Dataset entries
- - -
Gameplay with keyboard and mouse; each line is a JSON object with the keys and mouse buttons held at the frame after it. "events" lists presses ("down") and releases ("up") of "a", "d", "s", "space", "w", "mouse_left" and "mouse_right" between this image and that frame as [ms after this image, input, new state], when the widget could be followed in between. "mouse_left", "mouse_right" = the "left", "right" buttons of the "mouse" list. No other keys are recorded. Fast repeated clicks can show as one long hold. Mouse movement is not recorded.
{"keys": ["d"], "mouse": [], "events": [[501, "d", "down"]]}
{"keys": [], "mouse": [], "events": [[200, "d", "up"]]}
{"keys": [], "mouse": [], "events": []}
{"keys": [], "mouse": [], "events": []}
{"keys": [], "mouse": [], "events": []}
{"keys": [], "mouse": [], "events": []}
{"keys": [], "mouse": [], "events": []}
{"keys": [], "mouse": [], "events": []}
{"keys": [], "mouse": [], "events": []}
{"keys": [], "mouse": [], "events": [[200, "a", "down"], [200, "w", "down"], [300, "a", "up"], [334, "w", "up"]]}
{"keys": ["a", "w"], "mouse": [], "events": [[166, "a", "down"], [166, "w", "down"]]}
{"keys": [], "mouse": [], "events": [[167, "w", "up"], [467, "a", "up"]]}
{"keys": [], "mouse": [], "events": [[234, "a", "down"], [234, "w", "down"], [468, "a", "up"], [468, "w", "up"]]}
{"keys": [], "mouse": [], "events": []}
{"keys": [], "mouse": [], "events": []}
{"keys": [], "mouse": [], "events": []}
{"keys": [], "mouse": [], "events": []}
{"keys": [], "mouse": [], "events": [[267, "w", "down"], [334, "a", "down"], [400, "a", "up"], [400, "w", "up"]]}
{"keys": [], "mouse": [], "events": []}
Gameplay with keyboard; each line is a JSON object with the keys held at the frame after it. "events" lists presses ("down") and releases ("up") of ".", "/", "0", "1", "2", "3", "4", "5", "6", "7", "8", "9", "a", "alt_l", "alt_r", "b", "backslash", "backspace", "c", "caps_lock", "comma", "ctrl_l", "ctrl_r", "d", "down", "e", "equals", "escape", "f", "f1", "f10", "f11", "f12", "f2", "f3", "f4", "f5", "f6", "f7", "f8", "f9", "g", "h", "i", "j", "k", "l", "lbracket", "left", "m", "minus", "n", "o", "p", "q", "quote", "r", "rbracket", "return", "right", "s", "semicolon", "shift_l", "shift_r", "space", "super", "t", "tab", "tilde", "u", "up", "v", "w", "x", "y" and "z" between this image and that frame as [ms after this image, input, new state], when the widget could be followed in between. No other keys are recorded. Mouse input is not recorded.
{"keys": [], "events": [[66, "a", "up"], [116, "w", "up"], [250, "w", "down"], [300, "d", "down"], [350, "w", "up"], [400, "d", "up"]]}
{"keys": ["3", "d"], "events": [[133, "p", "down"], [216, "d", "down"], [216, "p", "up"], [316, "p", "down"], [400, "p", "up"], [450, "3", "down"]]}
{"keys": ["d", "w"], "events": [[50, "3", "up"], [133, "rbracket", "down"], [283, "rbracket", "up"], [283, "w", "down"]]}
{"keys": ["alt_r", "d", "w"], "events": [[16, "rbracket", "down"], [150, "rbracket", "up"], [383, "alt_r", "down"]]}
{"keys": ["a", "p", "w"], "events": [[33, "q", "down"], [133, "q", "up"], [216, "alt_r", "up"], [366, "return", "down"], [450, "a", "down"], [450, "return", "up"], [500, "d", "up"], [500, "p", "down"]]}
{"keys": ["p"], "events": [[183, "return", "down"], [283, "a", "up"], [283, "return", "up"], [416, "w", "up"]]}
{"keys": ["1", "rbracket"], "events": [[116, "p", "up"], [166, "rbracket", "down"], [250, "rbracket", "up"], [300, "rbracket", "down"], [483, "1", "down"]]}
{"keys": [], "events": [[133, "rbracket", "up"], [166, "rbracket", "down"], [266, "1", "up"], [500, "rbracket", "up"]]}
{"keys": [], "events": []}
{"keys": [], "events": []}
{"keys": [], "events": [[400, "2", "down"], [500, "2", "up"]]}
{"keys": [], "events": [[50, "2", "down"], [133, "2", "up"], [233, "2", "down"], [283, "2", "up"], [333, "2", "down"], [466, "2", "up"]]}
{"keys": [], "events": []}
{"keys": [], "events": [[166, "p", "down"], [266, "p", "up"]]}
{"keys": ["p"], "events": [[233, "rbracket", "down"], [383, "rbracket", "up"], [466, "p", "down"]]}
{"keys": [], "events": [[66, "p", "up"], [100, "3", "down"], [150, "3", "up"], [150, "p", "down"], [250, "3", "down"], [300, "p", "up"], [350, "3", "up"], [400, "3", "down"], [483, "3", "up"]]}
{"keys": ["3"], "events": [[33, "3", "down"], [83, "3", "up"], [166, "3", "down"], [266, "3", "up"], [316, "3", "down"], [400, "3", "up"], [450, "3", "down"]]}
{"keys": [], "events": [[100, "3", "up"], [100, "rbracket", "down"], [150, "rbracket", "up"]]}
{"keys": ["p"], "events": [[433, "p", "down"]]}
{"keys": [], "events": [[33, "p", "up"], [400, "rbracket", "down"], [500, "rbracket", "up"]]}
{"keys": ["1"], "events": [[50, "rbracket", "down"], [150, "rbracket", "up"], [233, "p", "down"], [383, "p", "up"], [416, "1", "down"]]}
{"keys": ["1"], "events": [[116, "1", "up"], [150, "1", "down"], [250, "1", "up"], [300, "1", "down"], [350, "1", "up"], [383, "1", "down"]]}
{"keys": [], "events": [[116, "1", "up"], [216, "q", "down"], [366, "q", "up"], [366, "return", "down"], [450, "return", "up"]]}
- - -
# What you need to do
Exactly as given, set down all of the lines above.

# Worked solution
Gameplay with keyboard and mouse; each line is a JSON object with the keys and mouse buttons held at the frame after it. "events" lists presses ("down") and releases ("up") of "a", "d", "s", "space", "w", "mouse_left" and "mouse_right" between this image and that frame as [ms after this image, input, new state], when the widget could be followed in between. "mouse_left", "mouse_right" = the "left", "right" buttons of the "mouse" list. No other keys are recorded. Fast repeated clicks can show as one long hold. Mouse movement is not recorded.
{"keys": ["d"], "mouse": [], "events": [[501, "d", "down"]]}
{"keys": [], "mouse": [], "events": [[200, "d", "up"]]}
{"keys": [], "mouse": [], "events": []}
{"keys": [], "mouse": [], "events": []}
{"keys": [], "mouse": [], "events": []}
{"keys": [], "mouse": [], "events": []}
{"keys": [], "mouse": [], "events": []}
{"keys": [], "mouse": [], "events": []}
{"keys": [], "mouse": [], "events": []}
{"keys": [], "mouse": [], "events": [[200, "a", "down"], [200, "w", "down"], [300, "a", "up"], [334, "w", "up"]]}
{"keys": ["a", "w"], "mouse": [], "events": [[166, "a", "down"], [166, "w", "down"]]}
{"keys": [], "mouse": [], "events": [[167, "w", "up"], [467, "a", "up"]]}
{"keys": [], "mouse": [], "events": [[234, "a", "down"], [234, "w", "down"], [468, "a", "up"], [468, "w", "up"]]}
{"keys": [], "mouse": [], "events": []}
{"keys": [], "mouse": [], "events": []}
{"keys": [], "mouse": [], "events": []}
{"keys": [], "mouse": [], "events": []}
{"keys": [], "mouse": [], "events": [[267, "w", "down"], [334, "a", "down"], [400, "a", "up"], [400, "w", "up"]]}
{"keys": [], "mouse": [], "events": []}
Gameplay with keyboard; each line is a JSON object with the keys held at the frame after it. "events" lists presses ("down") and releases ("up") of ".", "/", "0", "1", "2", "3", "4", "5", "6", "7", "8", "9", "a", "alt_l", "alt_r", "b", "backslash", "backspace", "c", "caps_lock", "comma", "ctrl_l", "ctrl_r", "d", "down", "e", "equals", "escape", "f", "f1", "f10", "f11", "f12", "f2", "f3", "f4", "f5", "f6", "f7", "f8", "f9", "g", "h", "i", "j", "k", "l", "lbracket", "left", "m", "minus", "n", "o", "p", "q", "quote", "r", "rbracket", "return", "right", "s", "semicolon", "shift_l", "shift_r", "space", "super", "t", "tab", "tilde", "u", "up", "v", "w", "x", "y" and "z" between this image and that frame as [ms after this image, input, new state], when the widget could be followed in between. No other keys are recorded. Mouse input is not recorded.
{"keys": [], "events": [[66, "a", "up"], [116, "w", "up"], [250, "w", "down"], [300, "d", "down"], [350, "w", "up"], [400, "d", "up"]]}
{"keys": ["3", "d"], "events": [[133, "p", "down"], [216, "d", "down"], [216, "p", "up"], [316, "p", "down"], [400, "p", "up"], [450, "3", "down"]]}
{"keys": ["d", "w"], "events": [[50, "3", "up"], [133, "rbracket", "down"], [283, "rbracket", "up"], [283, "w", "down"]]}
{"keys": ["alt_r", "d", "w"], "events": [[16, "rbracket", "down"], [150, "rbracket", "up"], [383, "alt_r", "down"]]}
{"keys": ["a", "p", "w"], "events": [[33, "q", "down"], [133, "q", "up"], [216, "alt_r", "up"], [366, "return", "down"], [450, "a", "down"], [450, "return", "up"], [500, "d", "up"], [500, "p", "down"]]}
{"keys": ["p"], "events": [[183, "return", "down"], [283, "a", "up"], [283, "return", "up"], [416, "w", "up"]]}
{"keys": ["1", "rbracket"], "events": [[116, "p", "up"], [166, "rbracket", "down"], [250, "rbracket", "up"], [300, "rbracket", "down"], [483, "1", "down"]]}
{"keys": [], "events": [[133, "rbracket", "up"], [166, "rbracket", "down"], [266, "1", "up"], [500, "rbracket", "up"]]}
{"keys": [], "events": []}
{"keys": [], "events": []}
{"keys": [], "events": [[400, "2", "down"], [500, "2", "up"]]}
{"keys": [], "events": [[50, "2", "down"], [133, "2", "up"], [233, "2", "down"], [283, "2", "up"], [333, "2", "down"], [466, "2", "up"]]}
{"keys": [], "events": []}
{"keys": [], "events": [[166, "p", "down"], [266, "p", "up"]]}
{"keys": ["p"], "events": [[233, "rbracket", "down"], [383, "rbracket", "up"], [466, "p", "down"]]}
{"keys": [], "events": [[66, "p", "up"], [100, "3", "down"], [150, "3", "up"], [150, "p", "down"], [250, "3", "down"], [300, "p", "up"], [350, "3", "up"], [400, "3", "down"], [483, "3", "up"]]}
{"keys": ["3"], "events": [[33, "3", "down"], [83, "3", "up"], [166, "3", "down"], [266, "3", "up"], [316, "3", "down"], [400, "3", "up"], [450, "3", "down"]]}
{"keys": [], "events": [[100, "3", "up"], [100, "rbracket", "down"], [150, "rbracket", "up"]]}
{"keys": ["p"], "events": [[433, "p", "down"]]}
{"keys": [], "events": [[33, "p", "up"], [400, "rbracket", "down"], [500, "rbracket", "up"]]}
{"keys": ["1"], "events": [[50, "rbracket", "down"], [150, "rbracket", "up"], [233, "p", "down"], [383, "p", "up"], [416, "1", "down"]]}
{"keys": ["1"], "events": [[116, "1", "up"], [150, "1", "down"], [250, "1", "up"], [300, "1", "down"], [350, "1", "up"], [383, "1", "down"]]}
{"keys": [], "events": [[116, "1", "up"], [216, "q", "down"], [366, "q", "up"], [366, "return", "down"], [450, "return", "up"]]}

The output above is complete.